2.2 – Parâmetros do shell

Para o shell, todas as entidades que identificam valores são parâmetros, que podem ser um nome, um número ou um caractere gráfico – se o identificador for um nome, nós teremos uma variável, caso contrário, poderá ser um parâmetro posicional (identificado por um número) ou um parâmetro especial (identificado por um caractere gráfico).

Parâmetros do shell

Parâmetro Formação
Variável Caracteres alfabéticos da tabela ASCII, o caractere sublinhado e dígitos numéricos, desde que não sejam o primeiro caractere do nome.
Parâmetro posicional Qualquer combinação de números. Se houver mais de um dígito, o número deve ser escrito entre chaves: {N}.
Parâmetro especial Caracteres gráficos #, *, @, -, $, ? e !.

Portanto, podemos dizer que toda variável é um parâmetro, mas nem todo parâmetro é uma variável.

Parâmetros especiais

Parâmetro O que expande
# Quantidade de argumentos da invocação do shell (zero, se não houver).
* Todas as palavras utilizadas como argumentos da invocação do shell.
@ Todas as palavras utilizadas como argumentos da invocação do shell.
- As opções de início do shell na forma de flags.
$ O PID do processo corrente do shell.
? O valor retornado ao término do último comando executado.
! O PID do último processo executado em segundo plano (job).

* DESAFIOS:
1) No texto sobre parâmetros do shell, o que o parâmetro especial $ expande?
2) Liste todos os caracteres gráficos que, segundo o texto sobre parâmetros do shell, identificam parâmetros especiais.
3) Retome o texto sobre parâmetros do shell a partir do ponto em que ele termina.

* Registros de dados armazenados:
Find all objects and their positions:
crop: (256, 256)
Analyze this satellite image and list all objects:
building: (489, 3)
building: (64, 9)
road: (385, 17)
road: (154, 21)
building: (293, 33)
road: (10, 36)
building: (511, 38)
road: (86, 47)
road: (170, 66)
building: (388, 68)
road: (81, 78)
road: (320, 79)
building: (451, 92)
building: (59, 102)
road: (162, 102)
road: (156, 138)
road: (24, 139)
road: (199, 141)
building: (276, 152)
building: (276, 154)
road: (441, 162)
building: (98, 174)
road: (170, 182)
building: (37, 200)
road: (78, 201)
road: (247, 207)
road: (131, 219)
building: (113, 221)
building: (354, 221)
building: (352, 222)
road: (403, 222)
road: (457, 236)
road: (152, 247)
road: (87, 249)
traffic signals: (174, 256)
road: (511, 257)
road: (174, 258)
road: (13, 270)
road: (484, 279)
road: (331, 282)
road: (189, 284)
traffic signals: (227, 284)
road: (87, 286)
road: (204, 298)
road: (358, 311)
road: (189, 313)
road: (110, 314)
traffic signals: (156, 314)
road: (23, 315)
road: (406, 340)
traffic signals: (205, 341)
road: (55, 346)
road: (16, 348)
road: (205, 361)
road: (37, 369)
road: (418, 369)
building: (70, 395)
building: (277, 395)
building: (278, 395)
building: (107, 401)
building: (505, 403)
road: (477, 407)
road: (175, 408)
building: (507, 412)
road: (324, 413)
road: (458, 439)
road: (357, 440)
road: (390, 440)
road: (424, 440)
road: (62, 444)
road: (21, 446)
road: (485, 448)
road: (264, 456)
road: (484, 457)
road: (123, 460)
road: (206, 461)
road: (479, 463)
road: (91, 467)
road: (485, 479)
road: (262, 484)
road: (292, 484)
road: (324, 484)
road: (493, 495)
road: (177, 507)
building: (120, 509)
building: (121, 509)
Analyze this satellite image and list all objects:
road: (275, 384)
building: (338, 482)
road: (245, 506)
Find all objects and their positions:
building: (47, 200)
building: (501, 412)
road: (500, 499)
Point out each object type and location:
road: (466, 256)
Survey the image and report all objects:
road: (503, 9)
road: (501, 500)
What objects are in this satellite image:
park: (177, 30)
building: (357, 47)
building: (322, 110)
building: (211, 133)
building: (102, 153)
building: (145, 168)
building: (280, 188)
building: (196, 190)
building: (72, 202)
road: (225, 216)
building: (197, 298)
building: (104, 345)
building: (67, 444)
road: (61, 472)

* RESULTADOS DO EXERCÍCIO:
1) O PID do processo corrente do shell.

2) #, *, @, -, $, ? e !

3)
O manual do Bash inclui o parâmetro 0 (zero) na lista dos parâmetros especiais, mas eu prefiro deixá-lo entre os parâmetros posicionais em nome da coerência conceitual: afinal, zero é um número!

Outra diferença importante entre as variáveis e os demais parâmetros é que, de modo geral, nós podemos criar variáveis, mas apenas o shell pode definir e gerenciar os parâmetros posicionais e especiais. A exceção, é quando o próprio shell define variáveis internamente como imutáveis, ou seja, de modo que elas só poderão ser expandidas (read only).

Ordem de processamento de comandos

Uma coisa que geralmente passa despercebida, é que o shell realiza diversos processamentos nas nossas linhas de comandos antes delas serem, de fato, executadas. Esse processamento ocorre numa ordem bem específica de cinco etapas. Na primeira, os apelidos são expandidos e, respeitando as regras de citação, todas as palavras e metacaracteres são coletados. Em seguida, de acordo com as combinações de palavras e operadores encontradas, o shell monta os comandos e determina se eles são comandos simples, complexos (listas de comandos e pipes) ou compostos (se houver palavras reservadas).

As expansões só serão processadas na terceira etapa, também seguindo uma ordem específica de acordo com os tipos de expansões encontradas na linha do comando. Depois das expansões, já na quarta etapa, se houver algum, o shell providenciará os recursos necessários os redirecionamentos, como a criação de arquivos, por exemplo. Finalmente, na quinta e última etapa, o shell verificará se precisa monitorar o estado de término (sucesso ou erro) dos comandos encontrados. Só depois de processar essas cinco etapas, é que a linha do nosso comando será executada: e, neste ponto, ela poderá ser bem diferente daquilo que nós digitamos.

É fundamental termos sempre em mente a ordem em que cada uma das etapas de processamento acontece: é muito fácil escrevermos sintaxes aparentemente válidas, mas que nunca resultarão no que esperamos. Portanto, aqui está um esquema geral:

diagrama-5-etapas.png
Figure 4: As cinco etapas de processamento de comandos.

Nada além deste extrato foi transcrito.